-- TEXT SEGMENT --
━━━━
So let’s consider an extreme scenario. Right now President Obama seems to have a slight edge over Gov. Mitt Romney, but most observers expect this election to be close. For Republicans, the key to victory could come down to how they perform in three swing states: Florida, Ohio, and Virginia.

On Oct. 27th, a little more than a week before the election, the Ohio State Buckeyes have a big football game against Penn State. The University of Florida Gators have a huge match up against the University of Georgia Bulldogs. If the election remains razor close, these games in these two key battleground states could affect who sits in the White House for the next four years. Can you imagine Ohio State head coach Urban Meyer getting a late night call from the Obama campaign suggesting a particular blitz package? Or maybe Romney has some advice for how the Gators can bottle up Georgia’s running game. The decision of whether to punt or go for it on that crucial fourth down could affect the job prospects of more than just the football team’s coaching staff.
━━━━
-- WORK ORDER 1 --
In the passage on football and the election, which team does Ohio State play on Oct. 27th?
-- WORK ORDER 2 --
How would you put this sentence from the passage on football and the election into Spanish: "For Republicans, the key to victory could come down to how they perform in three swing states: Florida, Ohio, and Virginia."
-- WORK ORDER 3 --
Write the next part of the passage on football and the election, picking up after its final sentence.
These lines come from a source separate from the passage on football and the election.

[Stored data]
━━━━
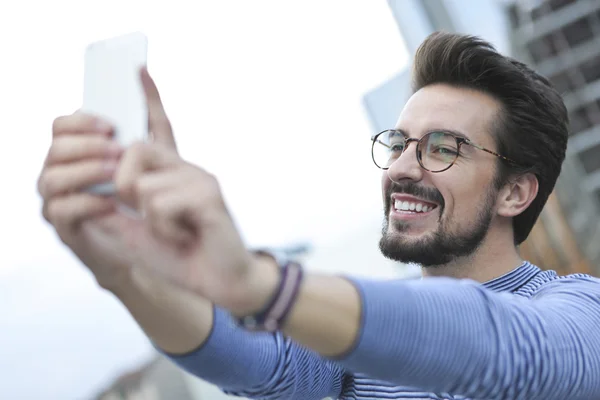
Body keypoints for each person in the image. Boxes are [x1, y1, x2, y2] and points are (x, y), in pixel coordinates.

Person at [37, 31, 600, 400]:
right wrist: (126, 274)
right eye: (398, 142)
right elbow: (250, 358)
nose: (403, 167)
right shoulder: (346, 346)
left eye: (443, 147)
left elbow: (506, 349)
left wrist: (259, 284)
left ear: (515, 193)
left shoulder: (581, 312)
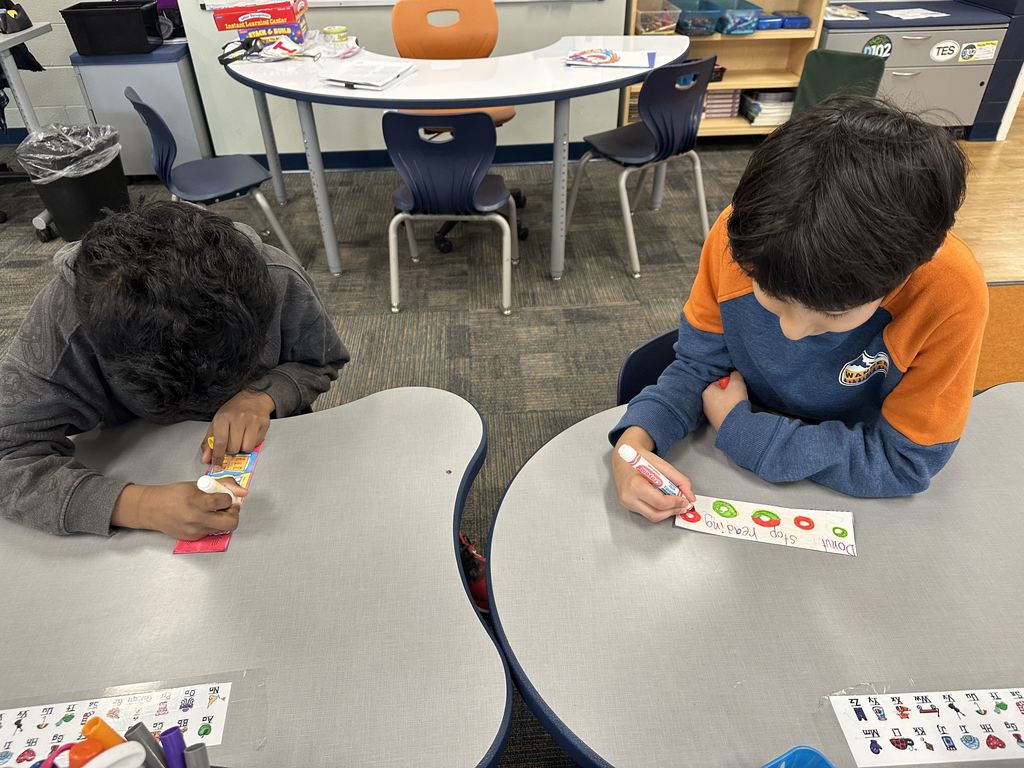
━━━━
-- RESPONSE 1 --
Penn State.

-- RESPONSE 2 --
Para los republicanos, la clave de la victoria podría depender de su desempeño en tres estados indecisos: Florida, Ohio y Virginia.

-- RESPONSE 3 --
The success of your local team is the electoral cousin of beer goggles: It can cloud your judgment and make you hate yourself in the morning. And that, as they say, just ain’t right.

Tyler Cowen is professor of economics at George Mason University and author of An Economist Gets Lunch: New Rules for Everyday Foodies.

Kevin Grier is professor of economics at the University of Oklahoma.